Tâches à réaliser:
a - Dans l'extrait sur la déchéance du droit aux intérêts, recopiez le passage allant de « La banque, sans » jusqu'à « conclusion du prêt. » en remplaçant « prescription » par « forclusion ».
b - Répondez à ces questions sur l'extrait relatif à la déchéance du droit aux intérêts :
(i) Quel article du code civil y est cité ?
(ii) Qu'oppose la banque aux emprunteurs ?
(iii) À compter de quoi se prescrivent les demandes formées sur les contrats de prêt ?

Extrait du document:
○ ○ ○ ○ ○ ○ ○
Sur la déchéance du droit aux intérêts

Le tribunal a retenu ce qui suit :

'Les époux [F] soutiennent d'une part que la Loi Scrivener n'a pas été respectée, notamment le délai de réflexion d.e 10 jours, et qu'en conséquence la banque devra être déchue de son droit aux intérêts contractuels, d'autre part que le TEG est erroné.

La banque, sans contester à titre principal l'application de la loi Scrivener, alors que les emprunteurs ont souscrits les emprunts litigieux à usage professionnel, leur oppose la prescription.

Conformément aux dispositions de l'article 2224 du code civil, 'Les actions personnelles ou mobilières se prescrivent par cinq ans à compter du jour où le titulaire d'un droit a connu ou aurait dû connaître les faits lui permettant de l'exercer.'

Les demandes formées sur les contrats de prêt se prescrivent par 5 ans à compter de la conclusion du prêt.
○ ○ ○ ○ ○ ○ ○
Données présentées:
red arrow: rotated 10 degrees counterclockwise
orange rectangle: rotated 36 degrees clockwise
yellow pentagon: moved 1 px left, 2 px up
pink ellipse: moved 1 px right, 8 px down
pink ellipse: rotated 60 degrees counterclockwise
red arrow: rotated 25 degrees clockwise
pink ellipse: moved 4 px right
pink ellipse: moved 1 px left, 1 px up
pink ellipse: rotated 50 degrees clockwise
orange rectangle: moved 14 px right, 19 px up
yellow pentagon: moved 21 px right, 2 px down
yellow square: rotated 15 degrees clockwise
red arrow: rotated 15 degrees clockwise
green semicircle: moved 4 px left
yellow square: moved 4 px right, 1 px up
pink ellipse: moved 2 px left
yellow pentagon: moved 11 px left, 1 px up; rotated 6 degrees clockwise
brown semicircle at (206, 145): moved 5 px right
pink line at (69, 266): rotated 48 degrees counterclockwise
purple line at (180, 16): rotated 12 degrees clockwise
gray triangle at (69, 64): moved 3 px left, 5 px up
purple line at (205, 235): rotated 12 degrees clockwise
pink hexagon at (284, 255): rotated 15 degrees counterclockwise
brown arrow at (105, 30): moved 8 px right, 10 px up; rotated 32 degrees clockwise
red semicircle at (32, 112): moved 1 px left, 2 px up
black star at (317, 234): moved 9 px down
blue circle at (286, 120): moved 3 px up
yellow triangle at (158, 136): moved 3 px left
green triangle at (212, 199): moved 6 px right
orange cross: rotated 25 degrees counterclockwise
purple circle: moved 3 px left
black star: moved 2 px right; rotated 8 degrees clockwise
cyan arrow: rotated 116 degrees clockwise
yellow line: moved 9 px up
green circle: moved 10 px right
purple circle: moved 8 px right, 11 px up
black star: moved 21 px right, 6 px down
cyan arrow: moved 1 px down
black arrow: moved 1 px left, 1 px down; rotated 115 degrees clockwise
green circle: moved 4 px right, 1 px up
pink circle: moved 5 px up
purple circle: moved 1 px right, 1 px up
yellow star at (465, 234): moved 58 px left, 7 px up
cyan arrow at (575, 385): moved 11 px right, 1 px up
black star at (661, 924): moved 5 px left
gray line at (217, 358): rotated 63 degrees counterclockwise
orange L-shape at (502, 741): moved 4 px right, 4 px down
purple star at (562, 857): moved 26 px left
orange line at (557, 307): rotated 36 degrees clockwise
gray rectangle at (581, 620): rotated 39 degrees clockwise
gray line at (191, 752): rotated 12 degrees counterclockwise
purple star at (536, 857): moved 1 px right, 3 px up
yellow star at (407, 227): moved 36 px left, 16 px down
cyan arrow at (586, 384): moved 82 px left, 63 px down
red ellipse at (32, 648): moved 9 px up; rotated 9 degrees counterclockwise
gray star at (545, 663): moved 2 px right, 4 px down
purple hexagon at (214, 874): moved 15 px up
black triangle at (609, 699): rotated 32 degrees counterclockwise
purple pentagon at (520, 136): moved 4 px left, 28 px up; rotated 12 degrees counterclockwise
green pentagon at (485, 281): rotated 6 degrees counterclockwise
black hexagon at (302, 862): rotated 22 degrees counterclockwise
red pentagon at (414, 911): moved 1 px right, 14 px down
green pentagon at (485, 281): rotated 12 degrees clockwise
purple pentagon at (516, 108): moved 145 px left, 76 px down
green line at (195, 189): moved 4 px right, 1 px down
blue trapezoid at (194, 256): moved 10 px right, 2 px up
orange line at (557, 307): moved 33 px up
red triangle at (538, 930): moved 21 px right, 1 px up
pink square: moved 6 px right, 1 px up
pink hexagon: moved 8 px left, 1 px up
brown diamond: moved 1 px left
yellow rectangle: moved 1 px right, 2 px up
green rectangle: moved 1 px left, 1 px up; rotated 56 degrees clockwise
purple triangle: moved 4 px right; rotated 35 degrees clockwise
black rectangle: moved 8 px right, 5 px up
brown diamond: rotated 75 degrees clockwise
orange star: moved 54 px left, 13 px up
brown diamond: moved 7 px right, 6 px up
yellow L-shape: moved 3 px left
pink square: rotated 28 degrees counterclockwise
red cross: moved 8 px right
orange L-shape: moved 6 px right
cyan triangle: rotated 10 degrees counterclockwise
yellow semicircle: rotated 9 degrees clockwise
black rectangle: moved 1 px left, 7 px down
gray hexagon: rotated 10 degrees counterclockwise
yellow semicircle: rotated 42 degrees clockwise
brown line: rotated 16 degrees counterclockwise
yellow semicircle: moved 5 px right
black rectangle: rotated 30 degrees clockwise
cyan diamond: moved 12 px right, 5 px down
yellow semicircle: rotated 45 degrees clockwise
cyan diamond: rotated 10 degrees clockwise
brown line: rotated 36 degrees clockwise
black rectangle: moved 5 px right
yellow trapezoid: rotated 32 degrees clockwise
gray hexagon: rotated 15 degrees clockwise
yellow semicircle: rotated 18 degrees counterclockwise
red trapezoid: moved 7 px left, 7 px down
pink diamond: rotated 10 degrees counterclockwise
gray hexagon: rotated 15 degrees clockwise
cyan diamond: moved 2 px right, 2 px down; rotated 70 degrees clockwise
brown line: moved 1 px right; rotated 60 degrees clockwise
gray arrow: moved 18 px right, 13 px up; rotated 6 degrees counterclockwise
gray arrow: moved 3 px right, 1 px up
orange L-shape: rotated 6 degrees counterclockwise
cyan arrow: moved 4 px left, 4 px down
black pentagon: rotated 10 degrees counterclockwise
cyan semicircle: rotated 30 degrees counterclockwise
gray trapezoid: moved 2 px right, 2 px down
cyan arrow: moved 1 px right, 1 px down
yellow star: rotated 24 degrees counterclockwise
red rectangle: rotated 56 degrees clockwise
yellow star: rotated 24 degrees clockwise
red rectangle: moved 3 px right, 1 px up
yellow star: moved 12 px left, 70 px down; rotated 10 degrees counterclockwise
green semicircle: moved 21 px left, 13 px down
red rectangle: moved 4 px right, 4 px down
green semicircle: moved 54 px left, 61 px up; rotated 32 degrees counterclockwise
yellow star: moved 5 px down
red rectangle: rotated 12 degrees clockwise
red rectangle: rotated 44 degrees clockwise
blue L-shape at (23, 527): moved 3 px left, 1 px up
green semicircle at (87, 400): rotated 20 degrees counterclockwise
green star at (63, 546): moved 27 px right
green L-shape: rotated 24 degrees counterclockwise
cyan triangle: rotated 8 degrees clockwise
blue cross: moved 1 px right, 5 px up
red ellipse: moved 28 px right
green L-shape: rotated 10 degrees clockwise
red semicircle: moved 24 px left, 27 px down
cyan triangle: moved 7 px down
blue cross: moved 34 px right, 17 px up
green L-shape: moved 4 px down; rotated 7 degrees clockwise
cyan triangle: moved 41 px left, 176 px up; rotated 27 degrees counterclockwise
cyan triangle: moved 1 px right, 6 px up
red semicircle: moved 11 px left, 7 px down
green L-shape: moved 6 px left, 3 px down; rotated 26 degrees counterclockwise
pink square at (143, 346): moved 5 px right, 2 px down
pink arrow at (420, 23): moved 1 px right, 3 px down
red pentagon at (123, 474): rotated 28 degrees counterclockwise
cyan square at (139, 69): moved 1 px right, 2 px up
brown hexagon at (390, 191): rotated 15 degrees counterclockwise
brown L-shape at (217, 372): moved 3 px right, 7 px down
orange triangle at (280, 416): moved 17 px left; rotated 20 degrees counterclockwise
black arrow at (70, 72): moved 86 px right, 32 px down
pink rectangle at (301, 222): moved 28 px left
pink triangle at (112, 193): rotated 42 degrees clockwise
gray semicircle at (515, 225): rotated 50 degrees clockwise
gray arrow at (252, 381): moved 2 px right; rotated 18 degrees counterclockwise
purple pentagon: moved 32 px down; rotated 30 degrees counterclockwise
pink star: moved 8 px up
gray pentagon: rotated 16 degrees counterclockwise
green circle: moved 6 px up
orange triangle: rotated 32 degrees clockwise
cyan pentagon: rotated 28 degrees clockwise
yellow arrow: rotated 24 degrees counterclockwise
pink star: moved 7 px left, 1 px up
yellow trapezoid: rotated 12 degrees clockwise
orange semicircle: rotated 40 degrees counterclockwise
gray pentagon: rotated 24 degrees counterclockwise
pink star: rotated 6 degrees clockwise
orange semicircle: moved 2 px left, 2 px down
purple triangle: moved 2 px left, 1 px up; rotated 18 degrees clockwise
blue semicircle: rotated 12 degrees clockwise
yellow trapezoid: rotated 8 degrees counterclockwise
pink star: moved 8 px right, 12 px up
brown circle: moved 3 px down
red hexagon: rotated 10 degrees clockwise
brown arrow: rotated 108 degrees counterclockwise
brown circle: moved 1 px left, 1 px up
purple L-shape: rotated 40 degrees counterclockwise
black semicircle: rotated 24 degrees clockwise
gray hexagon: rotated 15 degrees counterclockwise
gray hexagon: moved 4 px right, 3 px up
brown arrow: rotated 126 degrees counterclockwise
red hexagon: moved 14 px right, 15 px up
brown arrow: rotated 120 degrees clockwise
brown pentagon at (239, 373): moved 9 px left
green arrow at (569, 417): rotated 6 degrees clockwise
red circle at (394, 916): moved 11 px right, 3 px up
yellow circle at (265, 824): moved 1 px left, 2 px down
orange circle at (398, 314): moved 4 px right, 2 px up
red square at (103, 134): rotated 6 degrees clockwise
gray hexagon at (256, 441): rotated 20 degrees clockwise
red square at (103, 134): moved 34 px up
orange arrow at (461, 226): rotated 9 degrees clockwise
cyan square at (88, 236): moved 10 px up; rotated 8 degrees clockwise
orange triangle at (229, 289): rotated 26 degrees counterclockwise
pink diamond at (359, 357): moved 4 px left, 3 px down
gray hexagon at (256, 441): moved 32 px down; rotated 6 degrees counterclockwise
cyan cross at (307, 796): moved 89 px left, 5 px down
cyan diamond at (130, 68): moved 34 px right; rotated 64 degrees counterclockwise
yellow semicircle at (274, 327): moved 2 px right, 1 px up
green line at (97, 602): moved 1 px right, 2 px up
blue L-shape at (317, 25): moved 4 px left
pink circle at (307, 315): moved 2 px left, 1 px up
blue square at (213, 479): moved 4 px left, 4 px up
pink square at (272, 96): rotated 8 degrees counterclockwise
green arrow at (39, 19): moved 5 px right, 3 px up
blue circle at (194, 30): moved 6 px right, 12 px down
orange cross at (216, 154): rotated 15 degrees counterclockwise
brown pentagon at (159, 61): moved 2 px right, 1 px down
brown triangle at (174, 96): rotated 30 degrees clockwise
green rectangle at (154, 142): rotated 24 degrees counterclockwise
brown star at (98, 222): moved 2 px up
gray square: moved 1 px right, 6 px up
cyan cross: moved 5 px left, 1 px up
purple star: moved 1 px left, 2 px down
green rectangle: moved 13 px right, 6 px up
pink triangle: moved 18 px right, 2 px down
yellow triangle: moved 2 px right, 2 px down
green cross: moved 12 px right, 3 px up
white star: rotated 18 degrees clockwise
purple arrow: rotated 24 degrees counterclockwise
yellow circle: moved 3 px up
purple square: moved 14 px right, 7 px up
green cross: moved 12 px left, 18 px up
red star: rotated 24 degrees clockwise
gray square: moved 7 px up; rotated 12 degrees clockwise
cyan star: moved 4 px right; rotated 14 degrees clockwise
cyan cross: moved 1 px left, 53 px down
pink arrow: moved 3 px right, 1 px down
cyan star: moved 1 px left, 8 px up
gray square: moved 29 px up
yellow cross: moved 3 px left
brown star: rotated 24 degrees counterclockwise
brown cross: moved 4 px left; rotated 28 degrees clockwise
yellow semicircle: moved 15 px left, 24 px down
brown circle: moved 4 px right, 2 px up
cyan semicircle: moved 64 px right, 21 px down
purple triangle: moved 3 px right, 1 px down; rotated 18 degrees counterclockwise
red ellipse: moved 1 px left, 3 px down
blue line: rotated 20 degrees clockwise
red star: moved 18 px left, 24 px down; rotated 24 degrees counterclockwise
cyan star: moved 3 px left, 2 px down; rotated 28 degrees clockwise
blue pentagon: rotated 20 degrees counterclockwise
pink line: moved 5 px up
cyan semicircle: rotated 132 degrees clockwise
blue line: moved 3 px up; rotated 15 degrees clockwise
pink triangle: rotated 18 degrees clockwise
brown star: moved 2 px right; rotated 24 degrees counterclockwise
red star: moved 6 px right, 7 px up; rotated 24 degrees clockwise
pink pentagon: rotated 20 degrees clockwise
○ ○ ○ ○ ○ ○ ○
Réponses attendues:
a -
La banque, sans contester à titre principal l'application de la loi Scrivener, alors que les emprunteurs ont souscrits les emprunts litigieux à usage professionnel, leur oppose la forclusion.

Conformément aux dispositions de l'article 2224 du code civil, 'Les actions personnelles ou mobilières se prescrivent par cinq ans à compter du jour où le titulaire d'un droit a connu ou aurait dû connaître les faits lui permettant de l'exercer.'

Les demandes formées sur les contrats de prêt se prescrivent par 5 ans à compter de la conclusion du prêt.

b -
(i) L'article 2224 du code civil.
(ii) La prescription.
(iii) À compter de la conclusion du prêt.